Thank you, Tim. I don’t know of such a forum or initiative, and I’m not sure of its value in practice. In my view there are already many obstacles for providers of evidence, and this action may have the unintended consequence of discouraging even more.
Tim – I think you have hit the nail on the head. I very much agree that such a forum would be a great improvement in our process. Perhaps using a platform such as kumu.io Following a few simple rules, stakeholders could present their causal diagrams for comparison and discussion. I imagine that participants in the discussion could click on various parts of the diagram to join focused discussions and evaluate relevant data to that part. Also, diverse participants could add to a common diagram – and even synthesize the presented diagrams. One example here (and, as a systems thinker can see, the policy is unlikely to succeed because the diagram is not systemic). https://kumu.io/Guswn/drakenstein-housing-policy-2010
Thank you Steven and Paul. I think your thoughts on my comment raise some key issues. To Paul’s point, a certain level of transparency seems very helpful for evidence vetting and communication, but adding excessive communication hurdles in the form of strong “transparency requirements” could actually have a paradoxical effect. For example, it seems useful to clarify who your employer is when you present evidence, but insisting that all data be publicly available could eliminate the consideration of medical and epidemiologic studies in policy deliberations (the data is sensitive and can’t ethically be released). To Steven’s point: Thank you so much for directing me to this platform, and it looks like I have some reading to do. At first glance, this type of approach raises the profile of systems thinking (and causal diagrams) and this seems quite helpful to me. If we can find interactive tools for visualizing the stakeholders and the problems more holistically, perhaps we can illuminate unexpected common ground between stakeholders. At the very least we may learn what we need to study next! Thanks again for this conversation.

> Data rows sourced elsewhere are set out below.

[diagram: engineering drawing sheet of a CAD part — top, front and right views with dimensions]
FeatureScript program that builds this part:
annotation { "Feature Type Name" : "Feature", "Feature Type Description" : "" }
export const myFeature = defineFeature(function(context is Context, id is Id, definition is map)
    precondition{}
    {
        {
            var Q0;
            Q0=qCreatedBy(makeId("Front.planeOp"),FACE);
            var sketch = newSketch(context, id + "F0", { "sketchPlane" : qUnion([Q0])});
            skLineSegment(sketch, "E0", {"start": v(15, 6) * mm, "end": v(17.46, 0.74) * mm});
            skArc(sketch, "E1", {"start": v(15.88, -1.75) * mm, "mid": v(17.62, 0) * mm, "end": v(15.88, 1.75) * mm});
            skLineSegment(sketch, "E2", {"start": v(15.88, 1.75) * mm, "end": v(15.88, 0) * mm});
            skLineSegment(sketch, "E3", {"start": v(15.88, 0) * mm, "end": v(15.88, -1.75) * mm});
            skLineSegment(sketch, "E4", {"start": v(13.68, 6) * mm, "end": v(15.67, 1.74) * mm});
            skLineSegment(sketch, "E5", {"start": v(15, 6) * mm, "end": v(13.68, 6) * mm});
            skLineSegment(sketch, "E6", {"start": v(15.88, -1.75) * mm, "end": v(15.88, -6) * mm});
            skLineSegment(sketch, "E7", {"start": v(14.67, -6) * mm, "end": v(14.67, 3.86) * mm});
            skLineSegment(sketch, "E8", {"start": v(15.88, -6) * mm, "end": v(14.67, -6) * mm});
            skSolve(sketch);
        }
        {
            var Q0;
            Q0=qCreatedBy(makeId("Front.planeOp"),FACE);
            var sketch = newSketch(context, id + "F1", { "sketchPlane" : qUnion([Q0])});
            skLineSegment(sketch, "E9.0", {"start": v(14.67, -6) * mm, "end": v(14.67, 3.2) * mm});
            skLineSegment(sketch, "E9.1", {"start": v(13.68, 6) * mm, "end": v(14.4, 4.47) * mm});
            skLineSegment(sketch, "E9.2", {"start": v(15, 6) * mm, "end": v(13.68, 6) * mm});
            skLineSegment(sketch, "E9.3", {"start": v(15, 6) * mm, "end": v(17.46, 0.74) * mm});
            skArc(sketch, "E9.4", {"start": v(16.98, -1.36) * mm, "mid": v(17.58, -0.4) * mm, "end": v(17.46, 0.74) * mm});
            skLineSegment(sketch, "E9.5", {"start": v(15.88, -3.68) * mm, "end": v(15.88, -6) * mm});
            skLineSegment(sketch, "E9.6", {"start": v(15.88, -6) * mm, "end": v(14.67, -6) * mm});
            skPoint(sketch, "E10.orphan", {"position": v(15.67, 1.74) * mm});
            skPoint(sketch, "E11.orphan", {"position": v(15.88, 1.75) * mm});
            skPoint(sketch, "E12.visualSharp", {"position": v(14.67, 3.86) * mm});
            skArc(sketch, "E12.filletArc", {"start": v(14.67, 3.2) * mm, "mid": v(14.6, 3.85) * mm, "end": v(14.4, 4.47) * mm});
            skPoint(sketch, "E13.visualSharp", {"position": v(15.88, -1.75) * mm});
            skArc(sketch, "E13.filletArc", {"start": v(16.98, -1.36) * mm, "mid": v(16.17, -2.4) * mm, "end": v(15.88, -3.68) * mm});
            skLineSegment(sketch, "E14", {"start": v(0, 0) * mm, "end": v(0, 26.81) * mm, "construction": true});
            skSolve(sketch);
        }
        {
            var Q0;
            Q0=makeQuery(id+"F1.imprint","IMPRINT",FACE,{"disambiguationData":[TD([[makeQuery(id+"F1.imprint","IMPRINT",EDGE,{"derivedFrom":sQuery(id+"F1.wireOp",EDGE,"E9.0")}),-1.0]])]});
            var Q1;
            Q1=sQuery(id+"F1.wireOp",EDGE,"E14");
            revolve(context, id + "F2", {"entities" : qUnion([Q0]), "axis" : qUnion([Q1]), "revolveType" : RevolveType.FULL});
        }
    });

Yes – transparency might also backfire because it results in the generation of (or availability of) so much data that it may become impossible to sort through it. https://www.researchgate.net/profile/Steven_Wallis2/publication/338860652_Exceeding_the_limits_Commentary_on_The_limits_of_transparency/links/5e9b0a3ba6fdcca7892279d3/Exceeding-the-limits-Commentary-on-The-limits-of-transparency.pdf Happy to provide reading material 😉 and, if you like, we can talk about it to focus the reading a bit email@example.com You mention finding “common ground” between stakeholders (which some may interpret as finding “common goals.” I prefer to think of it as the recognition of a shared situation or problem. What we have found from mapping is that it is not necessary to find common goals. Instead, we can use causal mapping to help stakeholders find “interdependent” goals (must more systemic that way).